From the entries below, work out the number of lines that hold the word "width", and give that number alone.

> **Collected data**
Segment Open

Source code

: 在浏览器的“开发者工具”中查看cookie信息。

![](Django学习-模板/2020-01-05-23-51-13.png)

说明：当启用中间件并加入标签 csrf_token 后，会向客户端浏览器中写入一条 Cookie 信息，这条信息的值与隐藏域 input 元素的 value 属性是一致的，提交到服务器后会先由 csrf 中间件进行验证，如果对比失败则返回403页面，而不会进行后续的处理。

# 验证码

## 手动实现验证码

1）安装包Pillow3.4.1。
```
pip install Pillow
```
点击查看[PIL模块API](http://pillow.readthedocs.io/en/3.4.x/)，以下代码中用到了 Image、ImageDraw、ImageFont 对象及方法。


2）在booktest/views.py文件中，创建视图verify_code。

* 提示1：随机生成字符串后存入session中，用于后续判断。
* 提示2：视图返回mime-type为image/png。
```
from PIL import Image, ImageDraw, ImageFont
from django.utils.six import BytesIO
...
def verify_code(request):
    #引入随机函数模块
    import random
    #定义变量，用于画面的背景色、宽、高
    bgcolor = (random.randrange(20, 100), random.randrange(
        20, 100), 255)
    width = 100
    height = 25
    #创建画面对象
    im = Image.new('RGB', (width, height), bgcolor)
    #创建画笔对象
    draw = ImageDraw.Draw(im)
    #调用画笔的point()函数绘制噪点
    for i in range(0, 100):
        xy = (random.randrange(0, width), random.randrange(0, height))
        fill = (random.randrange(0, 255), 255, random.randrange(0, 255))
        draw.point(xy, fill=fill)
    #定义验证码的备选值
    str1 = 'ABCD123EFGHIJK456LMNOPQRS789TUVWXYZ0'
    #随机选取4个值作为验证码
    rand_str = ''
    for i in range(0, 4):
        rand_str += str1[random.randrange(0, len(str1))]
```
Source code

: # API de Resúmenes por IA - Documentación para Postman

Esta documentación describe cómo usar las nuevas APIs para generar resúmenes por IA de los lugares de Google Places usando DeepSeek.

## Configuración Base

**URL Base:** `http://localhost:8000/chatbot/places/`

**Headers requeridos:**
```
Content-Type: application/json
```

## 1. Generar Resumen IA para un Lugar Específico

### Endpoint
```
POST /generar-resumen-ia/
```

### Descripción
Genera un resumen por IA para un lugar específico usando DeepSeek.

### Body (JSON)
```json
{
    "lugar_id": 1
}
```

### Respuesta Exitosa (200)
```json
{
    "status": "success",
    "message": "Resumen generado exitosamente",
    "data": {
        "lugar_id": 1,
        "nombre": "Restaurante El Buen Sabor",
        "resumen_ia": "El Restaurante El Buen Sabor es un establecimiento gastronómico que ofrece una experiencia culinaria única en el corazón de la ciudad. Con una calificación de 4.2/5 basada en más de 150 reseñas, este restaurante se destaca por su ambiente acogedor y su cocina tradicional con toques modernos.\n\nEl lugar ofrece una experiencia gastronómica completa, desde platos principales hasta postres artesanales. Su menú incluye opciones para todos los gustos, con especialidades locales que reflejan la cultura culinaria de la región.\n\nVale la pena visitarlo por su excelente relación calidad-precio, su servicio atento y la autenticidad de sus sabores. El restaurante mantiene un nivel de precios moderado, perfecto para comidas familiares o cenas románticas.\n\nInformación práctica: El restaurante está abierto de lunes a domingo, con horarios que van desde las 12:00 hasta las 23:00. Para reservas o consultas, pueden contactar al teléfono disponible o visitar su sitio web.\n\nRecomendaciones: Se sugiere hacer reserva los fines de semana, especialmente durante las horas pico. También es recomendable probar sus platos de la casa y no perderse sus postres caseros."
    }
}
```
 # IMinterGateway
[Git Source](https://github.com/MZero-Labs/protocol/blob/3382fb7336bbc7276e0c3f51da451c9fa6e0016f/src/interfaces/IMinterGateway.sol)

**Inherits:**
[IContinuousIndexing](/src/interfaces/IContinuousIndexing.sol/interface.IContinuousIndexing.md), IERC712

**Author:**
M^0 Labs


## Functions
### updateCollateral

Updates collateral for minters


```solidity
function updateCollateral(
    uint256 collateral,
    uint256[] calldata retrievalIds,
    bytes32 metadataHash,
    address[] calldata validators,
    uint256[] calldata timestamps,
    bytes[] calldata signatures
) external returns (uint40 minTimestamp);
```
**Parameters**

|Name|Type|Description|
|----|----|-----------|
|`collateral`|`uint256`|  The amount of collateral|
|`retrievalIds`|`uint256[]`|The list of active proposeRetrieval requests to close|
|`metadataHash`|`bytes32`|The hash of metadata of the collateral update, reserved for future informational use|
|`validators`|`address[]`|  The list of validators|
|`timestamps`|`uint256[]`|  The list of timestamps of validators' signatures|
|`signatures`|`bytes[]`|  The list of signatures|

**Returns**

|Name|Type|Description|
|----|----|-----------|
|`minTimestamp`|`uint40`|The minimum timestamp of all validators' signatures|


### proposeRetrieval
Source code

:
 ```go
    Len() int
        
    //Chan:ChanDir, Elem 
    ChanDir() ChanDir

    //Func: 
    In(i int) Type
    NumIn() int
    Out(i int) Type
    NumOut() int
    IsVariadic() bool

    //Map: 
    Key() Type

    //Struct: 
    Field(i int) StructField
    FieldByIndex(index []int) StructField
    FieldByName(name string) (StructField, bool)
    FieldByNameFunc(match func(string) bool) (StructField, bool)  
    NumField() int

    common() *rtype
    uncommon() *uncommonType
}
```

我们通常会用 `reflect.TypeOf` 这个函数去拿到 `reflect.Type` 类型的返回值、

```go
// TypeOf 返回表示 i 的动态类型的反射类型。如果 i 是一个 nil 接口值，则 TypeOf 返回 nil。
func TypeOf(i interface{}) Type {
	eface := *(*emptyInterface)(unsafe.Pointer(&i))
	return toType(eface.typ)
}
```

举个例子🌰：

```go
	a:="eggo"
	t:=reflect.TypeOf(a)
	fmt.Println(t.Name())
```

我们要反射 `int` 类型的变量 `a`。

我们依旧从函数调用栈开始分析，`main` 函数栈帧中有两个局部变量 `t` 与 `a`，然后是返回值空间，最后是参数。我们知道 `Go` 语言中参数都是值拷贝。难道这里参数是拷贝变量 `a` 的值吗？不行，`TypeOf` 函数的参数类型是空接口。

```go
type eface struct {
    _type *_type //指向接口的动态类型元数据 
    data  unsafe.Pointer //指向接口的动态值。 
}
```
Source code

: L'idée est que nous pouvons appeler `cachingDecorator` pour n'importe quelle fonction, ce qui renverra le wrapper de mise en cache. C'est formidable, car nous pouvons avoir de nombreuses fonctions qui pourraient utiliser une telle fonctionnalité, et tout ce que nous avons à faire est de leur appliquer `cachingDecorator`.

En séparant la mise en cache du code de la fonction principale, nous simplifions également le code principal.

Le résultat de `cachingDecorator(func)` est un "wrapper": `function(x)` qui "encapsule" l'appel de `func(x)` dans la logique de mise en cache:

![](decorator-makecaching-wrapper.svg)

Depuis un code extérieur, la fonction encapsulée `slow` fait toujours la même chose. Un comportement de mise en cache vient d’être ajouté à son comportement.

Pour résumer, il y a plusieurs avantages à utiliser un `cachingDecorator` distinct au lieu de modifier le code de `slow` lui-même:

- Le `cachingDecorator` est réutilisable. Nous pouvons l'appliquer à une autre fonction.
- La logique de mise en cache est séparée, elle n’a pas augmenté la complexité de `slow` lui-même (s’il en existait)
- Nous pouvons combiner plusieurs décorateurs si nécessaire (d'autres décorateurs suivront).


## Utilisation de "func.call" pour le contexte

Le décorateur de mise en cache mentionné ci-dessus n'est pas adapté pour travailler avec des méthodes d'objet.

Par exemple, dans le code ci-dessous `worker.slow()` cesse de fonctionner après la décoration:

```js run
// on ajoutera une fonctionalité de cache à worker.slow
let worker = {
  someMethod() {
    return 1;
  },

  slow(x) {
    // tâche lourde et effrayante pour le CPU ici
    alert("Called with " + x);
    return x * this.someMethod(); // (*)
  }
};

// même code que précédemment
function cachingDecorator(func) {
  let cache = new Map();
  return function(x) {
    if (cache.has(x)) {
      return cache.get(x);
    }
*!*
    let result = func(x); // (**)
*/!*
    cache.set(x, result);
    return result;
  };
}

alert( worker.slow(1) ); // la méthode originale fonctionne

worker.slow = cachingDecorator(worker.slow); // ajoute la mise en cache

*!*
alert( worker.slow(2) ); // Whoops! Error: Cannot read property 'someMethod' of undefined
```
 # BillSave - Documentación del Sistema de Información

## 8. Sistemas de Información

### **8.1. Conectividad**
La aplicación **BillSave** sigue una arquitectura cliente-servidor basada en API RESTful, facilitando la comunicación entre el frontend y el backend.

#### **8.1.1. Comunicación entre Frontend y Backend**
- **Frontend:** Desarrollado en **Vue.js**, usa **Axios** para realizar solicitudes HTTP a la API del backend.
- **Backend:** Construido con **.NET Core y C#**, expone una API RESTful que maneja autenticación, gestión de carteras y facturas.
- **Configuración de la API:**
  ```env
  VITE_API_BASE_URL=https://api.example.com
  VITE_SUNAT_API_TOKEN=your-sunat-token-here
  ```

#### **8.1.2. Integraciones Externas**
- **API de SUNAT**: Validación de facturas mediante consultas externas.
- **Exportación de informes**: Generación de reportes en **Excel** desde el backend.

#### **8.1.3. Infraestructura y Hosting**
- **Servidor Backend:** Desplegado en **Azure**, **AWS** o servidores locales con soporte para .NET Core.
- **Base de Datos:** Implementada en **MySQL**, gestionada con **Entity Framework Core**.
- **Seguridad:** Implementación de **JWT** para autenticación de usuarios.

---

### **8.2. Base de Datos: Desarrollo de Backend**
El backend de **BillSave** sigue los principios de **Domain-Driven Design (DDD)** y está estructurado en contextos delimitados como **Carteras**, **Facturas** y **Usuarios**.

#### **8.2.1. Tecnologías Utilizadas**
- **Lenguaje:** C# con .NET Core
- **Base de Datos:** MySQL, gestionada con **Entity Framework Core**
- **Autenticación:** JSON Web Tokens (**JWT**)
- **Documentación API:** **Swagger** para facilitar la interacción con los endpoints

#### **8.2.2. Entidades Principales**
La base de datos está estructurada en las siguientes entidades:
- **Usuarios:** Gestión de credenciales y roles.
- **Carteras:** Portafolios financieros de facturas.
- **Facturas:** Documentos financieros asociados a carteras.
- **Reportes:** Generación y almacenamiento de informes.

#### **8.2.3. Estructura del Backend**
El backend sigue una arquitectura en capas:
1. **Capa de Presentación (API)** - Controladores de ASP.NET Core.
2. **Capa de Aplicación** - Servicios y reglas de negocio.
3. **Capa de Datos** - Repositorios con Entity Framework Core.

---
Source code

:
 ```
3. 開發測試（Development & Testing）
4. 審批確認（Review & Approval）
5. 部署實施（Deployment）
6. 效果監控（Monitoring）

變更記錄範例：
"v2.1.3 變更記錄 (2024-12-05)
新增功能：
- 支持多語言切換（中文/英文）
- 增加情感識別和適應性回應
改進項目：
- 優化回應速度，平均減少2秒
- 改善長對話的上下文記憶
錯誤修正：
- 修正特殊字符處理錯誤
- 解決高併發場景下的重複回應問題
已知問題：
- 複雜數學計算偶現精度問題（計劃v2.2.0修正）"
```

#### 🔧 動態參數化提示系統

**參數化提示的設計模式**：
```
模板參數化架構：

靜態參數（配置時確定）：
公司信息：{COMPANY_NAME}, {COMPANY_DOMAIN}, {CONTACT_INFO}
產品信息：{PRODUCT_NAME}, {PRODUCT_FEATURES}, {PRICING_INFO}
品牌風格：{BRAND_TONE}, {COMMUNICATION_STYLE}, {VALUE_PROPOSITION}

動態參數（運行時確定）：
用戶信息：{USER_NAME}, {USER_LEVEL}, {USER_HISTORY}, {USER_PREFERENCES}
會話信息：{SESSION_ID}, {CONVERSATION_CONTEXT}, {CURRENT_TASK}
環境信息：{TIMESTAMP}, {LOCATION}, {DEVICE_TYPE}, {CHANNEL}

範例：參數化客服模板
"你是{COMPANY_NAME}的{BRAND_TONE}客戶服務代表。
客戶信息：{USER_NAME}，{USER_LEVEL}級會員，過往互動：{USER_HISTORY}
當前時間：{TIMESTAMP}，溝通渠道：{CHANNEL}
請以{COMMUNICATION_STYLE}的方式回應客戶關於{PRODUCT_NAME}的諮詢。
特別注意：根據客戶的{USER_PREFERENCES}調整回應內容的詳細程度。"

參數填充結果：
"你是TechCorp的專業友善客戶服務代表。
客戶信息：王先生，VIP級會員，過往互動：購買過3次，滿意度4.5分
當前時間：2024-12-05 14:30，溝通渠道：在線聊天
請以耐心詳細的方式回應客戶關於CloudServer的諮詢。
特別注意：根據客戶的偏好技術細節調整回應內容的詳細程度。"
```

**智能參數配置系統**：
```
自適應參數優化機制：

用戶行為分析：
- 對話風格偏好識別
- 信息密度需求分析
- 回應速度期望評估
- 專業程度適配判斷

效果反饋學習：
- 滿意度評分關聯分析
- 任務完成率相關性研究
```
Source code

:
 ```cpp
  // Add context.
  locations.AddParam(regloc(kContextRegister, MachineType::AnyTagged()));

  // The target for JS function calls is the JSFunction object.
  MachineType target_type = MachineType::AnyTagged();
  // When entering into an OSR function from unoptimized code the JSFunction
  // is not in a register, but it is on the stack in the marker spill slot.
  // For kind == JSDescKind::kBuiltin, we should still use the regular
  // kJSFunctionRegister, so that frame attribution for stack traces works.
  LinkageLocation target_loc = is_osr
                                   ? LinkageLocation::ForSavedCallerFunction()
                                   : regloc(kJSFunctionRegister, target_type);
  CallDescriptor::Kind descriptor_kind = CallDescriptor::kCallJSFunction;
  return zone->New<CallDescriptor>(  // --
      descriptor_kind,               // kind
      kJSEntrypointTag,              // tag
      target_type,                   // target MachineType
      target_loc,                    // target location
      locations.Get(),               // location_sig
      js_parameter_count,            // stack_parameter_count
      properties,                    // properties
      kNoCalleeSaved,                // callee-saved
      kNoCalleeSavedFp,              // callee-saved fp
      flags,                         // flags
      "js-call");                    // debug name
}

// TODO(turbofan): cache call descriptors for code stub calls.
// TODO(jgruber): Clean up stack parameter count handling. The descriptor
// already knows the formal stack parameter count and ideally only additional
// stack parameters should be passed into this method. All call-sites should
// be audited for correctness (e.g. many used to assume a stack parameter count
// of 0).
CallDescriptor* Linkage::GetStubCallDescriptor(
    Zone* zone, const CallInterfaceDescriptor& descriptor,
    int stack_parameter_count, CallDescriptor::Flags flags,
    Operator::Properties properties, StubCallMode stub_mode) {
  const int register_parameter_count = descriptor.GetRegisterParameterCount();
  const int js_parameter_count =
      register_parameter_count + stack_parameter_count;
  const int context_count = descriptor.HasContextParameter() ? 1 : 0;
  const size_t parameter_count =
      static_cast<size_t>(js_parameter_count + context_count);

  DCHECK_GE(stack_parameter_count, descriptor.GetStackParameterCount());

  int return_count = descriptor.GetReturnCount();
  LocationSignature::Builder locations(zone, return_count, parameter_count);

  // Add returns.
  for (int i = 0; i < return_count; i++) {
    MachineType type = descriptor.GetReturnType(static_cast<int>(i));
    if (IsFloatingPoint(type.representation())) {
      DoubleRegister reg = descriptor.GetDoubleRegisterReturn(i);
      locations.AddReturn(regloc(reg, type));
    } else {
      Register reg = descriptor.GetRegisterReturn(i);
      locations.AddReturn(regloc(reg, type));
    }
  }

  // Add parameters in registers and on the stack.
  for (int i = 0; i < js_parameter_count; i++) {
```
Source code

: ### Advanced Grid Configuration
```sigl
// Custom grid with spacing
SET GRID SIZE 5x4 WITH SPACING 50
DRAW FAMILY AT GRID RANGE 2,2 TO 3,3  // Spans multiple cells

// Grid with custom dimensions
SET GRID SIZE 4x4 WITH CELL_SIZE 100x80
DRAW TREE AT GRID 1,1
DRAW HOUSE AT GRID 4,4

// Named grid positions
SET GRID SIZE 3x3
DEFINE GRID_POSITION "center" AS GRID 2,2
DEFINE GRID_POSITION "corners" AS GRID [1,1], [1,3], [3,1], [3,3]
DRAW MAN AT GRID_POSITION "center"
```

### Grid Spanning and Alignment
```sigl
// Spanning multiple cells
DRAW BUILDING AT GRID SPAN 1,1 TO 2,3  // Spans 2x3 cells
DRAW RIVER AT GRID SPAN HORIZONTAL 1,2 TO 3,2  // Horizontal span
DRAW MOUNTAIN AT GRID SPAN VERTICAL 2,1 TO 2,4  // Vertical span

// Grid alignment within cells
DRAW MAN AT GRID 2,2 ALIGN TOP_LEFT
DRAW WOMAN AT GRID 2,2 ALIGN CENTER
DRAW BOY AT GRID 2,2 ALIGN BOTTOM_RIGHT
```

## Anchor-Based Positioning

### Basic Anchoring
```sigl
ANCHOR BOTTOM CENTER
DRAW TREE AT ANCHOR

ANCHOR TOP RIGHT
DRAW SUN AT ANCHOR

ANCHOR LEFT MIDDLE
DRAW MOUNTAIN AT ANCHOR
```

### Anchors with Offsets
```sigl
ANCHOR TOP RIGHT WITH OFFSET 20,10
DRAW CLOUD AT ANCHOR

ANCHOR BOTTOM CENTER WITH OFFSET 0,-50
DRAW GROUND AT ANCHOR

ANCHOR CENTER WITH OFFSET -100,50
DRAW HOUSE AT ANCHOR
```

Segment Closed

> **OUTPUT**
3